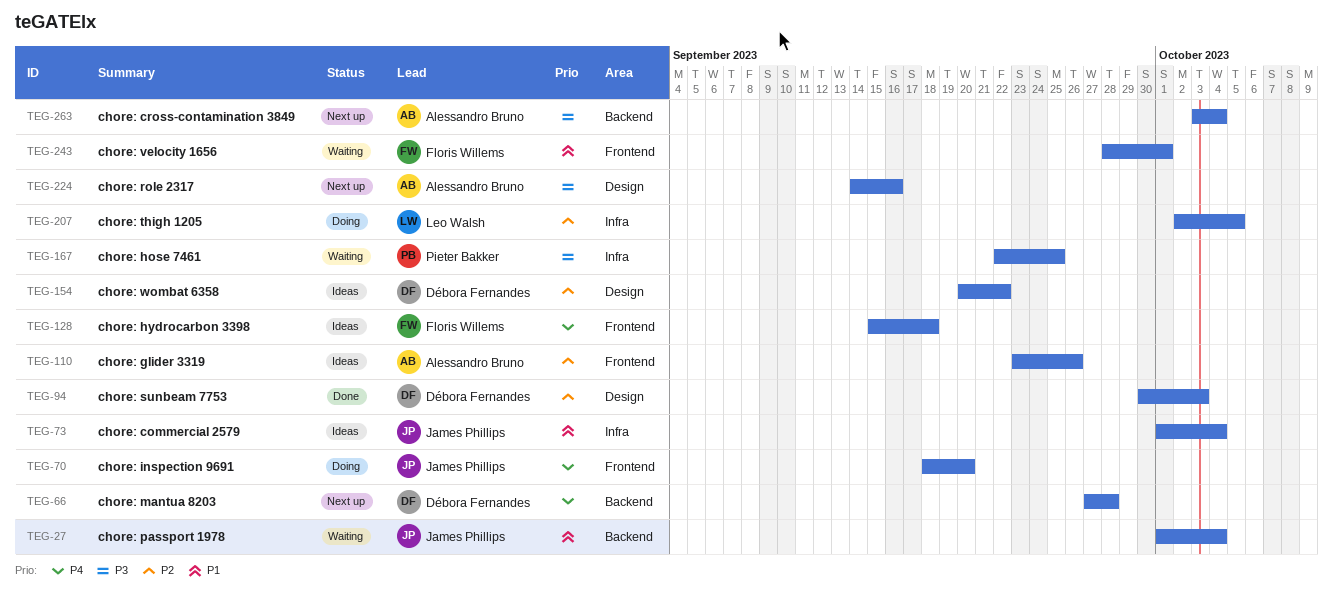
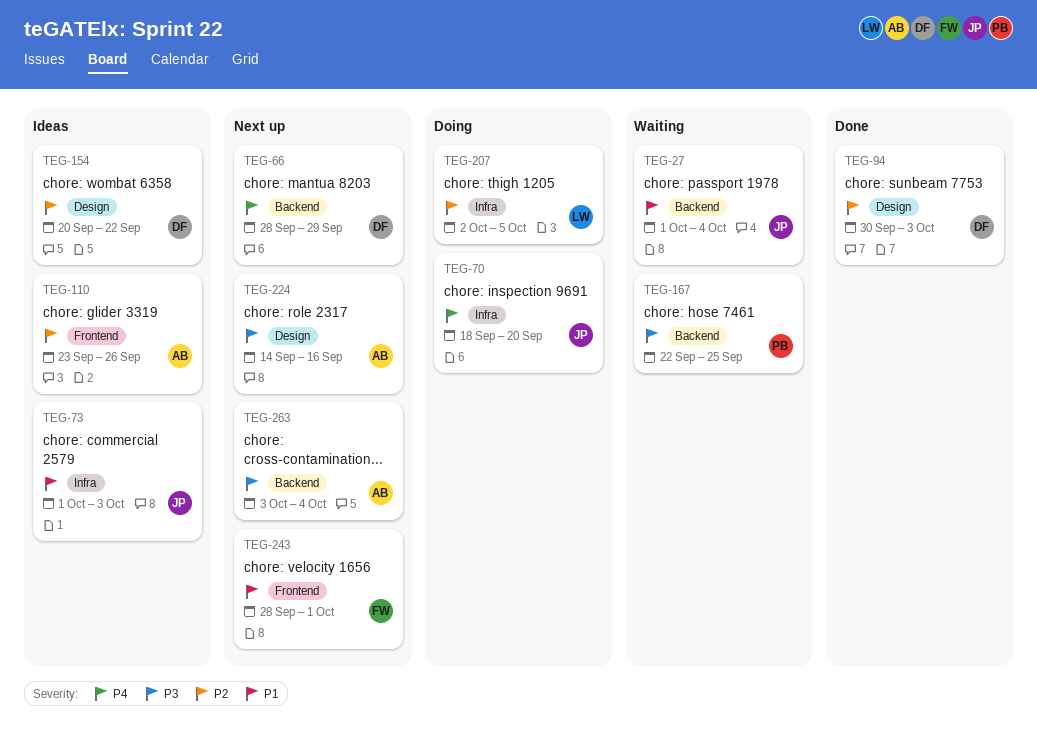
TEG-66, start: Sep 27 -> Sep 28
TEG-66, due: Sep 28 -> Sep 29
TEG-70, label: Frontend -> Infra
TEG-73, due: Oct 4 -> Oct 3
TEG-128: present -> none
TEG-167, label: Infra -> Backend
TEG-243, status: Waiting -> Next up

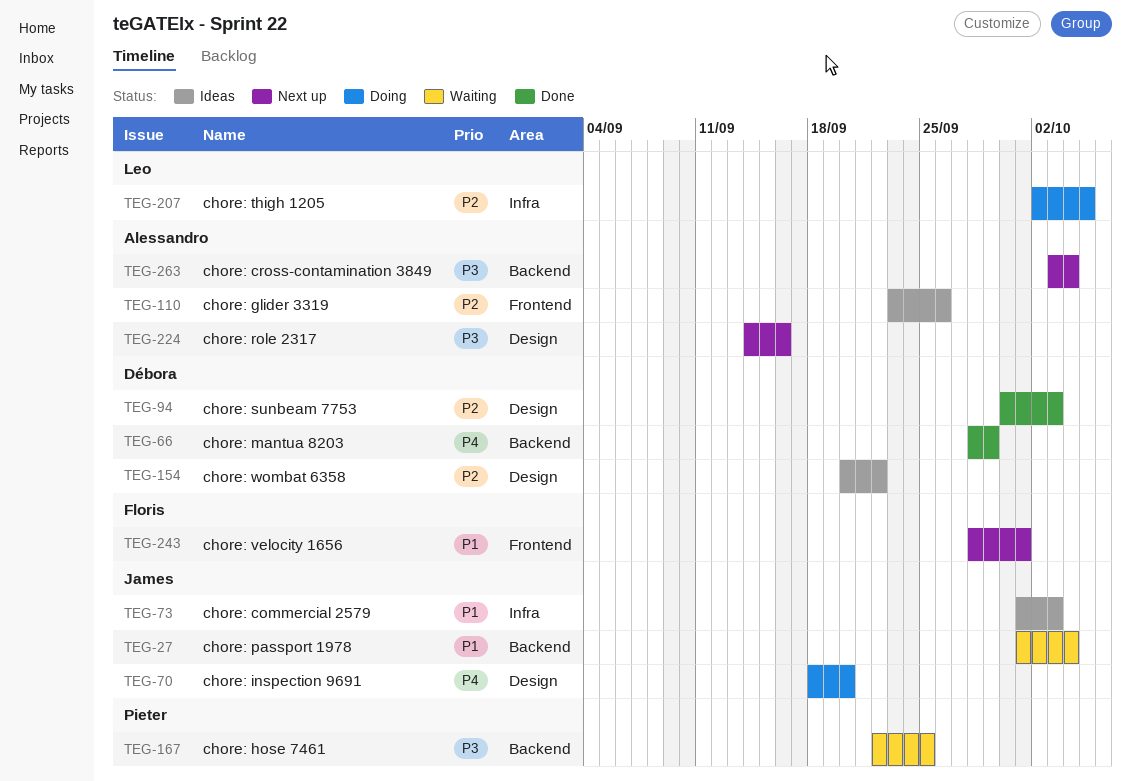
TEG-66, status: Next up -> Done
TEG-70, label: Infra -> Design

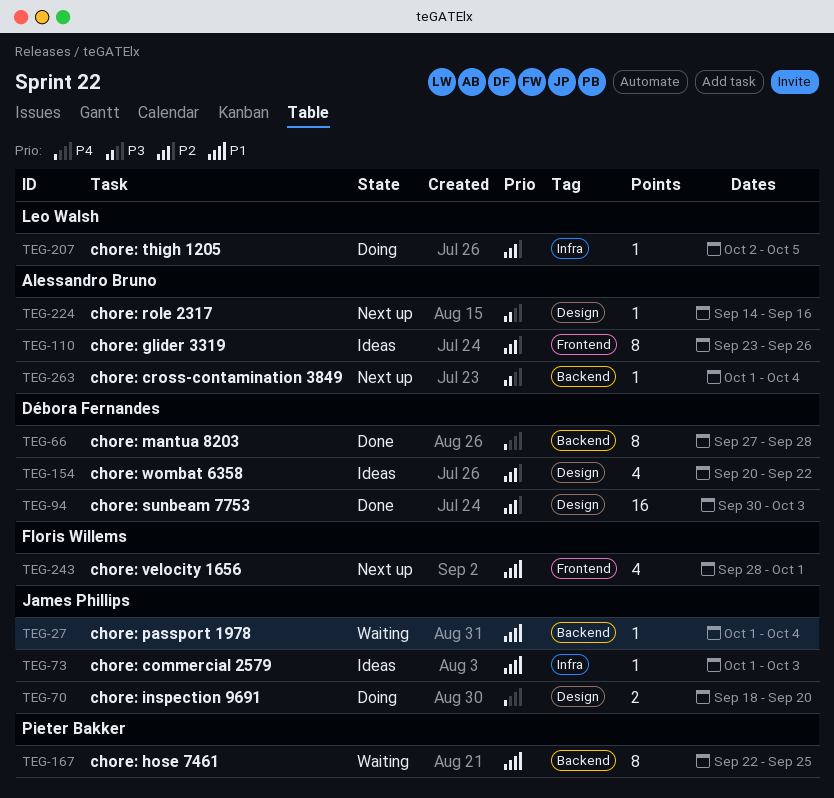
TEG-66, start: Sep 28 -> Sep 27
TEG-66, due: Sep 29 -> Sep 28
TEG-167, priority: P3 -> P1
TEG-263, start: Oct 3 -> Oct 1

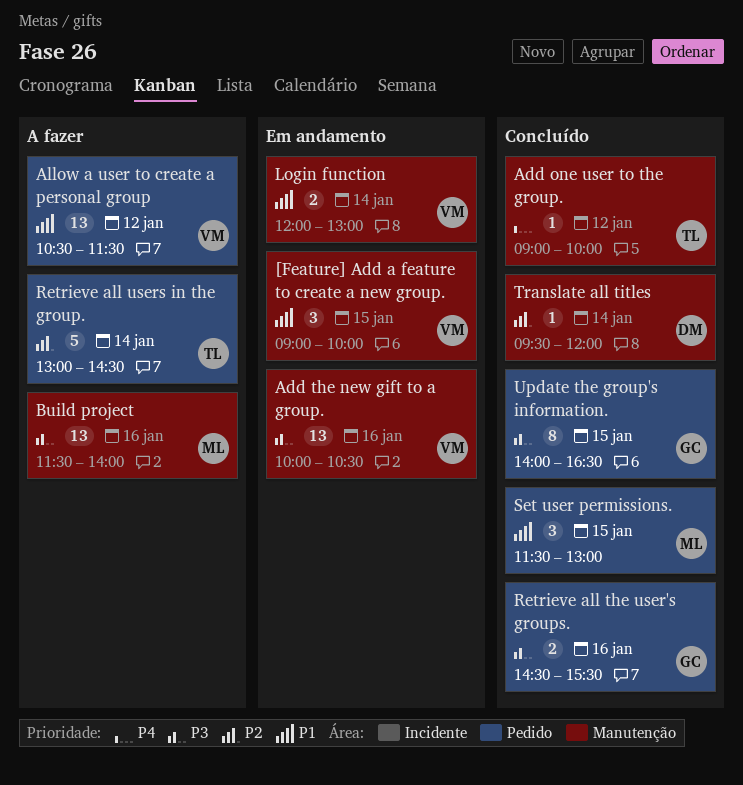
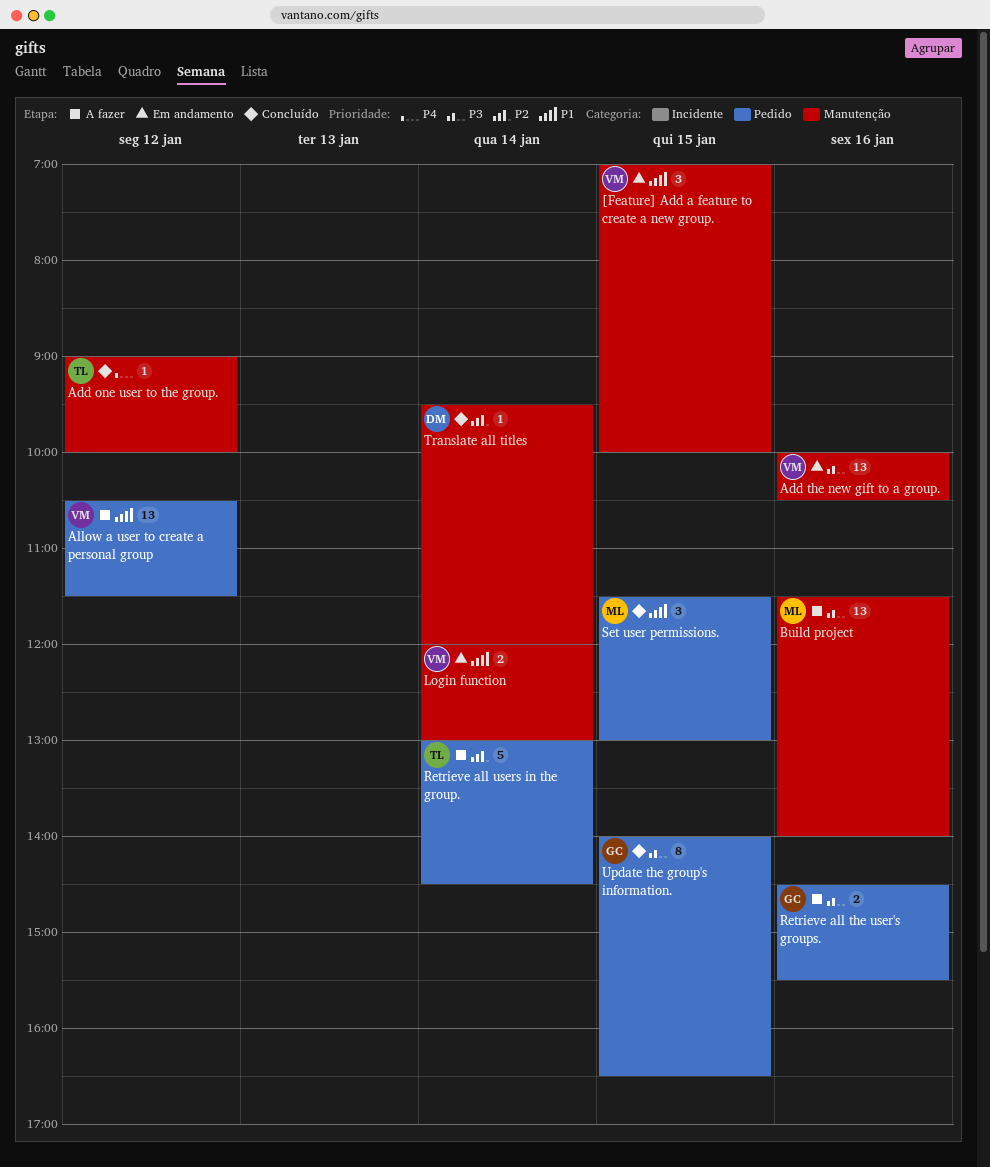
[Feature] Add a feature to create a new group., begins: 09:00 -> 07:00
Retrieve all the user's groups., status: Concluído -> A fazer

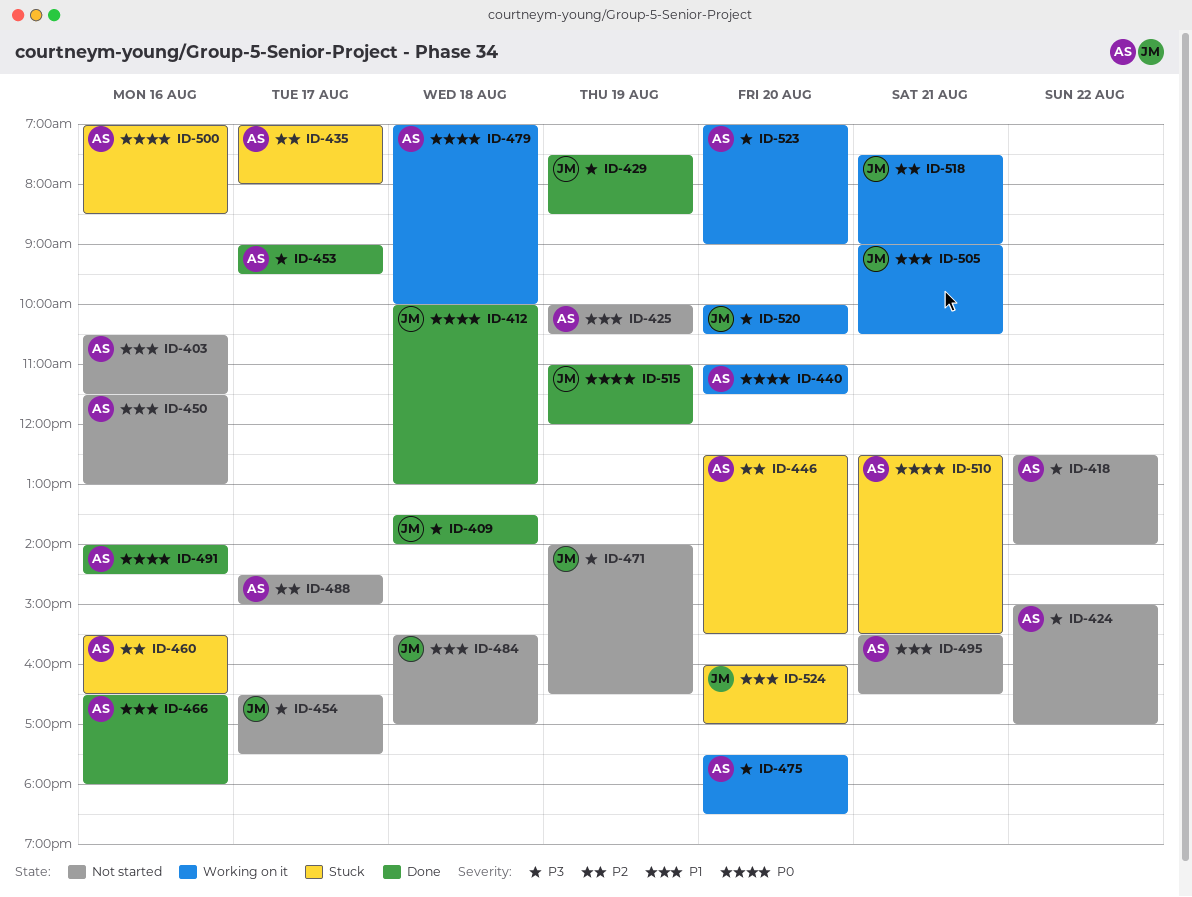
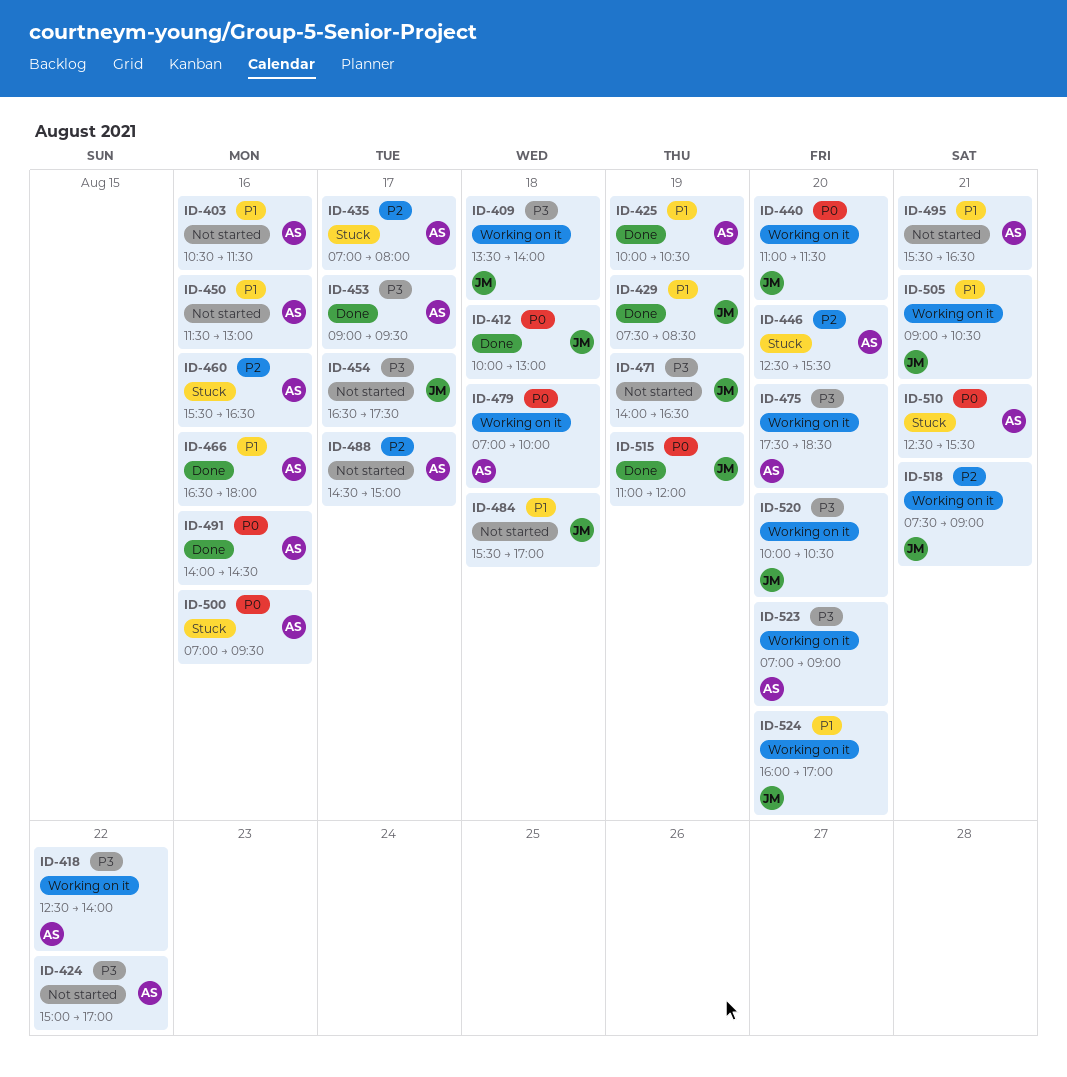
ID-409, status: Done -> Working on it
ID-418, status: Not started -> Working on it
ID-425, status: Not started -> Done
ID-429, priority: P3 -> P1
ID-440, owner: AS -> JM
ID-500, ends: 08:30 -> 09:30
ID-524, status: Stuck -> Working on it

════════

Which lines of the data include the string "priority"? Find them and copy each one.

TEG-167, priority: P3 -> P1
ID-429, priority: P3 -> P1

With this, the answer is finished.